Posted by: Karen Kervick | 05/28/2015 at 10:25 AM
Karen makes excellent accurate points about the value of equitable and consistent hiring practices. Management abuse of discretion will remain an issue, absent extensive education and engagement, if not compulsion of some kind. Wish it could be just a desire to do things right, but some require top-down pressure from the C Suite or outside laws.
The TLNT site (where this article was picked up today) featured comments veering off into the problems with "rusing." (Some employment ads are ruses, fakes, falsified for various reasons.)
Note that it is the bad actors among us who create the pressure for government interference. If HR did things right, politicians would not be tempted to impose new and often inappropriate bureaucratic rules. Maybe if we slapped them upside the head, they might pay attention. The HR folks, not the politicians, of course. It wouldn't even register on the pols' sensors.
Posted by: E. James (Jim) Brennan | 05/28/2015 at 01:43 PM
Great discussion and on-point with challenges faced by comp professionals on a daily basis. The paragraph below summarizes the constant struggle of our team:
The salary structure we implemented brought clarity to the formerly unwritten hiring range, but I still fight the "they only asked for X" or "they were making x" even though they have experience that should place them at "y". Then there is the "they are currently making X so we need to match that" even though they are no more experienced than incumbents.

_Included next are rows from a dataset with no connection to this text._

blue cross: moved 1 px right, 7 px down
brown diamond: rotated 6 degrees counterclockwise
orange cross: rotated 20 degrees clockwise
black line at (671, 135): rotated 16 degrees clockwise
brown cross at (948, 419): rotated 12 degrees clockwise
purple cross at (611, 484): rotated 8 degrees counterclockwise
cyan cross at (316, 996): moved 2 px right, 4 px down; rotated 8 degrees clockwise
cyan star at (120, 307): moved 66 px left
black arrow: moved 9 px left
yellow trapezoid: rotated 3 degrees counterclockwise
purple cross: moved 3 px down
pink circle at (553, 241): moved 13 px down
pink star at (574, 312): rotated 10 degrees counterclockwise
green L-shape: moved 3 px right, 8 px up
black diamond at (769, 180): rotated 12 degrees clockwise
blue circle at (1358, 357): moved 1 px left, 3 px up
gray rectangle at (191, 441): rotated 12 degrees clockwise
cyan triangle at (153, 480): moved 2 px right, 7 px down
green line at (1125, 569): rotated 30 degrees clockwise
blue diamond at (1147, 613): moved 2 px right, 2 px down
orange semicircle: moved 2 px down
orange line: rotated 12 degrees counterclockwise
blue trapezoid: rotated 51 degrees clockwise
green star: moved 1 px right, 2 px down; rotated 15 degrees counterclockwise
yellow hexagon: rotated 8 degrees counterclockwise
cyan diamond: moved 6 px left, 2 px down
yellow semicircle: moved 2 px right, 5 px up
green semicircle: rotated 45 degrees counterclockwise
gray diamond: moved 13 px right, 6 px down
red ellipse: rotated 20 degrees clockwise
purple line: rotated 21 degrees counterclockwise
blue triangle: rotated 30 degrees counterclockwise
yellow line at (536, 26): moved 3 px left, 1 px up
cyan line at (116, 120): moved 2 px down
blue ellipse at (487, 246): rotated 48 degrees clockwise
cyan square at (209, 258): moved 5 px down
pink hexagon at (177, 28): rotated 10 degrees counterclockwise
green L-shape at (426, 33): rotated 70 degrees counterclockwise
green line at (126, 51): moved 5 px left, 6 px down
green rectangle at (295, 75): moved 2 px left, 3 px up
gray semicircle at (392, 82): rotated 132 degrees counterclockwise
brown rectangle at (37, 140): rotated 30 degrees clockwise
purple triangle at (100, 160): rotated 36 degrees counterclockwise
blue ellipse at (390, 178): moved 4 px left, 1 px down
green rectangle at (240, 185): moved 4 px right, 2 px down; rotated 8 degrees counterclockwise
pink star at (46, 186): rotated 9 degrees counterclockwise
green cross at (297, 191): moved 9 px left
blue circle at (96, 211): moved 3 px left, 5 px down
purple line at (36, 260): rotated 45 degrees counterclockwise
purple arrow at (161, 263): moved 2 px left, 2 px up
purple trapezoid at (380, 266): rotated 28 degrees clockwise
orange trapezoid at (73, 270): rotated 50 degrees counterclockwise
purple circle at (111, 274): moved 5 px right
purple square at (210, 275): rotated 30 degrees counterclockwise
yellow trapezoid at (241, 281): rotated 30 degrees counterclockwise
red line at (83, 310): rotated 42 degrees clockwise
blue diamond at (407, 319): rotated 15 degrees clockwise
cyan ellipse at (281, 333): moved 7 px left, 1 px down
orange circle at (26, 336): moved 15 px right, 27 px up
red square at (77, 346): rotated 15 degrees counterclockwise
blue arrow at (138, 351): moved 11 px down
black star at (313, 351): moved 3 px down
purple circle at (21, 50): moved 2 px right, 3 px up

This mindset is exacerbated in large/jumbo organizations where associated silo/inconsistent practices flourish. We train continuously but without management willingness to hold folks accountable for unsanctioned actions, we become the dog chasing its tail.
Posted by: R Phillips | 05/31/2015 at 09:21 AM
Reba Phillips smartly notes the current competing motives of the hiring manager: (1) expense control and (2) talent acquisition/engagement. They need another... (3) compliance with compensation policy. Won't happen until #3 is added as a Key Performance Indicator and there are consequences for the results. Thanks for the reminder!